C’était admettre la volonté implicite des emprunteurs, déduite non pas de l’acte lui-même mais d’une pluralité de circonstances indépendantes de son contenu, de s’engager solidairement, et ainsi violer ouvertement l’article 1202 du Code civil, comme les juges se l’autorisent parfois (v. Civ. 1re, 3 déc. 1974 ; Civ. 3e, 26 janv. 2005).
Cette prise de liberté est critiquable dans la mesure où si, par principe, la solidarité ne se présume point et doit ressortir clairement et nécessairement du titre constitutif de l'obligation, la prise en compte d’éléments extérieurs au contenu même de l’acte, même s’ils peuvent aller dans le sens de la solidarité de l’engagement, ne peuvent cependant suffire à le caractériser.
Par l’arrêt rapporté, la Cour rappelle aux juges du fond la nécessité de veiller au respect de la loi, leur reprochant de s’être trop librement démarqués des termes du prêt comme de ceux de l’acte passé par la suite par l’épouse pour déduire de circonstances indépendantes du premier et de la signature par l’épouse du second une solidarité qui ne ressortait ni clairement ni nécessairement d’aucun de ces actes.
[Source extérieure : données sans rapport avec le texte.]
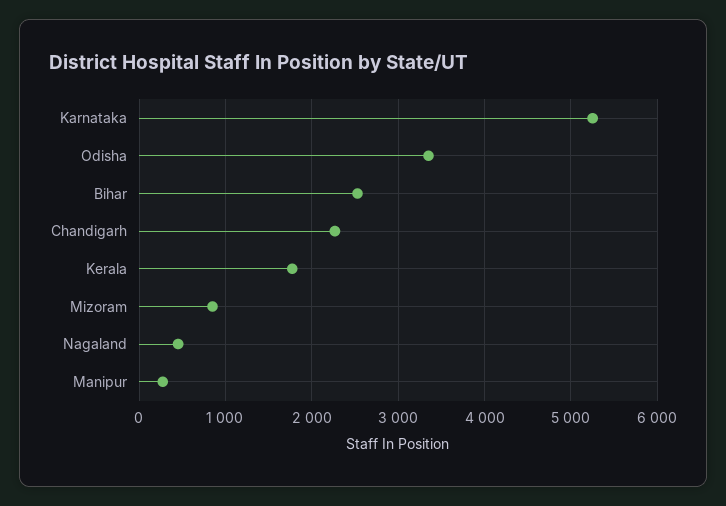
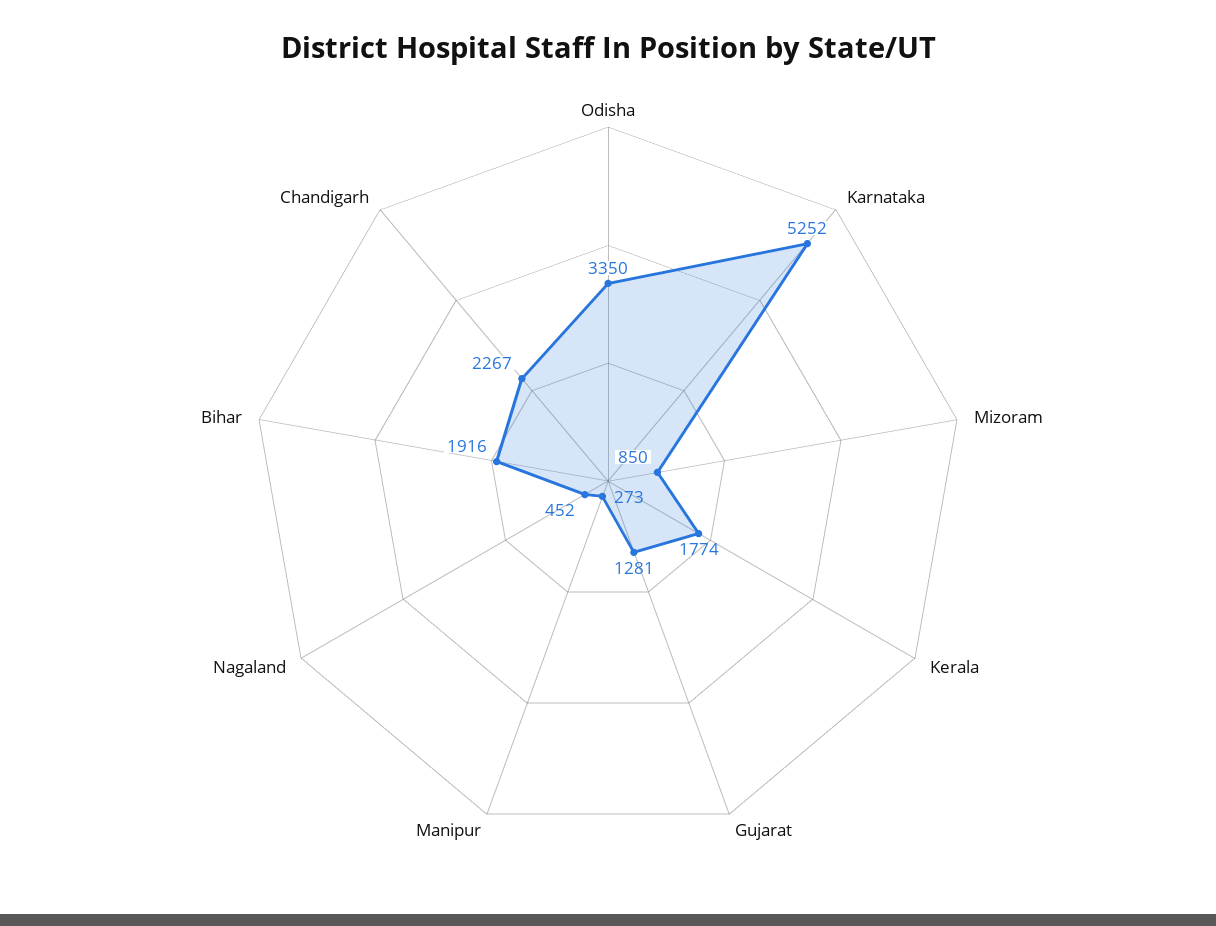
Bihar: 2500 -> 1916
Gujarat: none -> 1281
Le rappel de cette position de principe est bienvenu en ce qu’il permet que soit encore réservée une place à l'obligation divise qui, si elle constitue la règle de principe, est en pratique de plus en plus menacée, le domaine de la solidarité, couvrant la plupart des contrats spéciaux et constituant la règle en matière commerciale, ne cessant de s’étendre au détriment des codébiteurs qui ont naturellement intérêt à la division de l’obligation souscrite par eux.
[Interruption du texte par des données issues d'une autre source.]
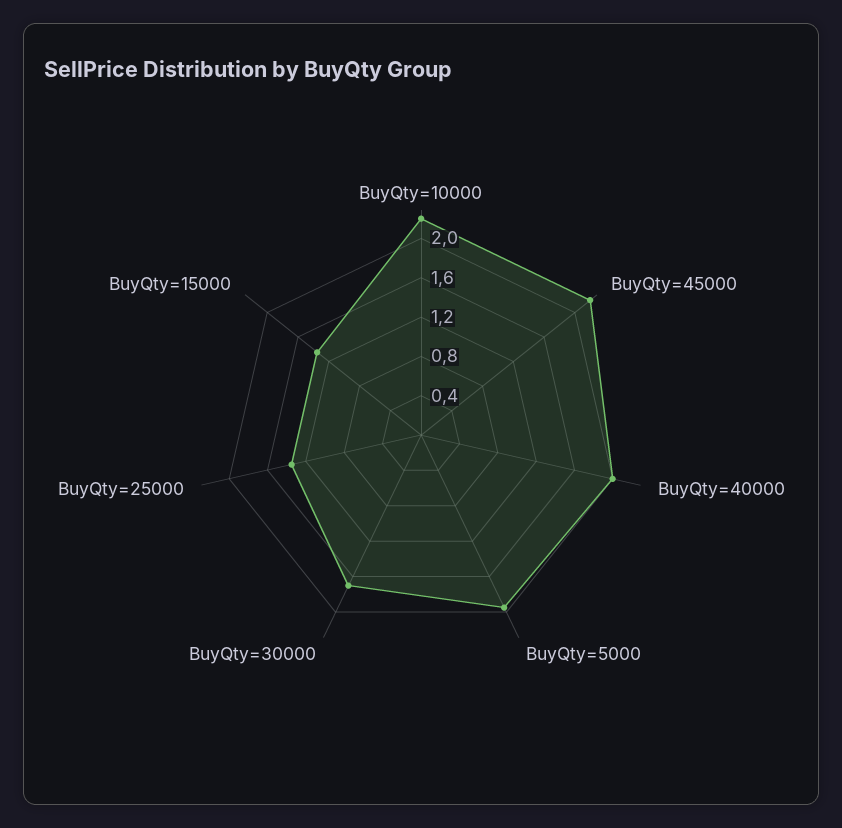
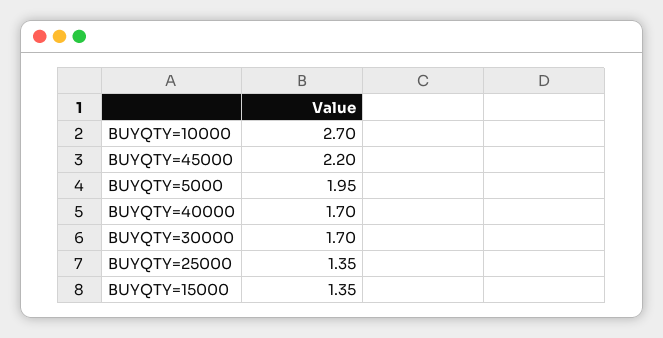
BuyQty=10000: 2.2 -> 2.7
BuyQty=40000: 2 -> 1.7

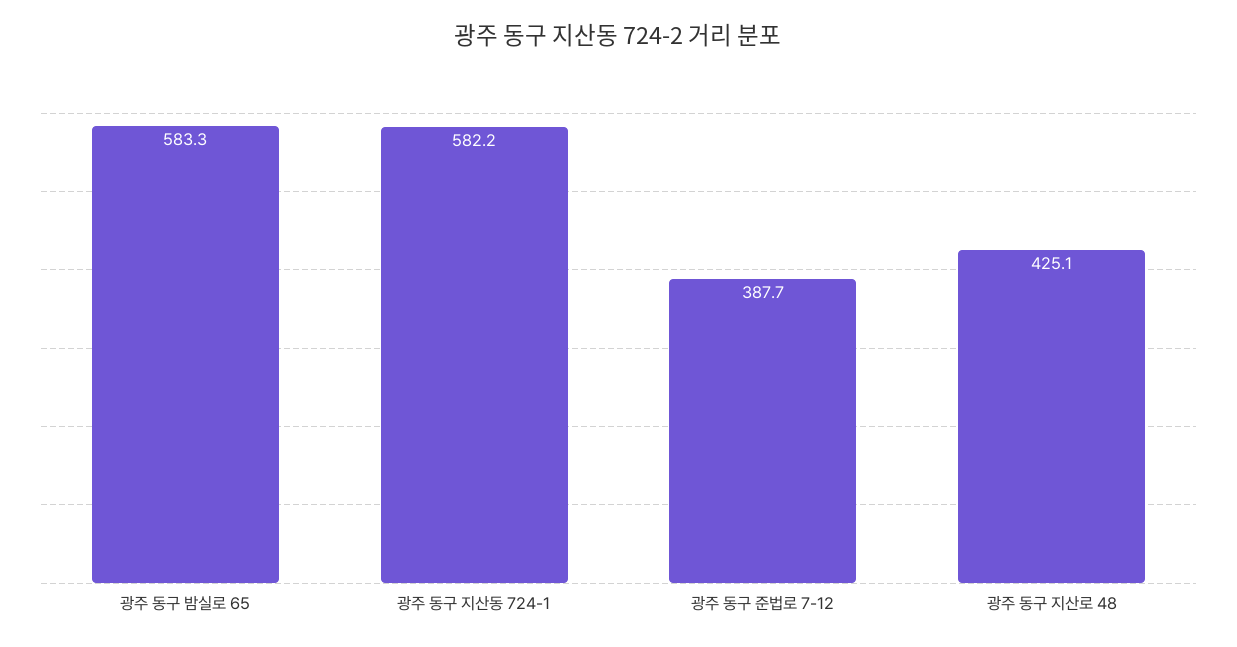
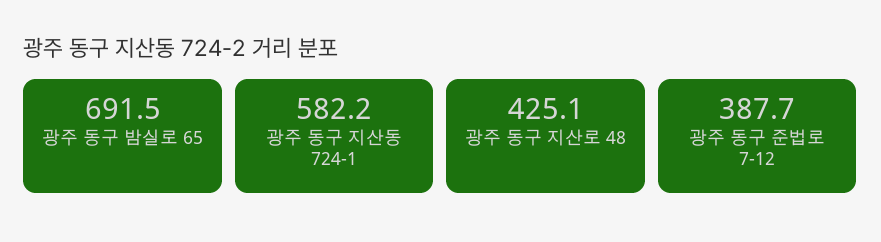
광주 동구 밤실로 65: 583.3 -> 691.5

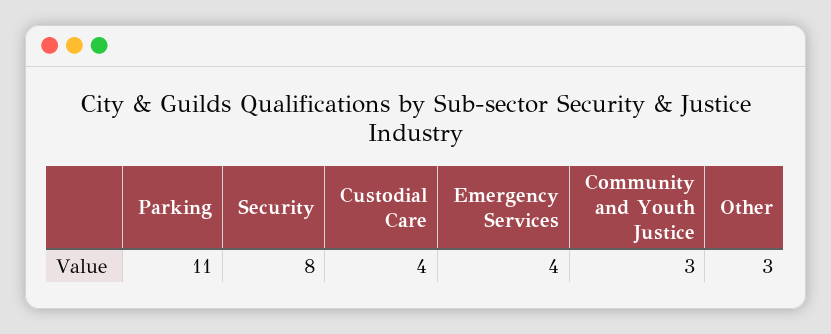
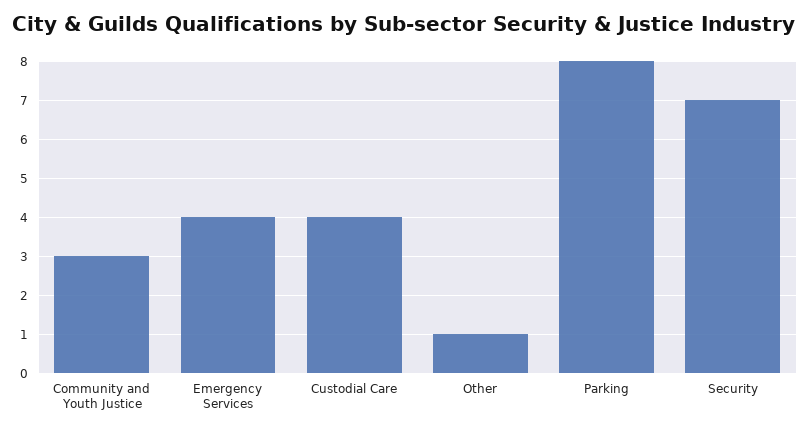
Parking: 11 -> 8
Security: 8 -> 7
Other: 3 -> 1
Civ. 1re, 15 janv. 2015, n°13-27.369
Références
■ Code civil
« L'obligation est solidaire entre plusieurs créanciers lorsque le titre donne expressément à chacun d'eux le droit de demander le paiement du total de la créance, et que le paiement fait à l'un d'eux libère le débiteur, encore que le bénéfice de l'obligation soit partageable et divisible entre les divers créanciers. »
« L'obligation qui est susceptible de division doit être exécutée entre le créancier et le débiteur comme si elle était indivisible. La divisibilité n'a d'application qu'à l'égard de leurs héritiers, qui ne peuvent demander la dette ou qui ne sont tenus de la payer que pour les parts dont ils sont saisis ou dont ils sont tenus comme représentant le créancier ou le débiteur. »
« La solidarité ne se présume point ; il faut qu'elle soit expressément stipulée.
Cette règle ne cesse que dans les cas où la solidarité a lieu de plein droit, en vertu d'une disposition de la loi. »
■ Civ. 1re, 3 avr. 2002, n° 99-17.694.
■ Civ. 1re, 8 nov. 1978, n°77-12.762, Bull. civ. I, n° 341.
■ Com. 6 juill. 1999, n° 96-14.689.
■ Civ. 1re, 3 déc. 1974, n°73-14.188, Bull. civ. I, n° 322.
■ Civ. 3e, 26 janv. 2005, n°03-11.646, Bull. civ. III, n° 14, RTD civ. 2006. 316, obs. Mestre et Fages.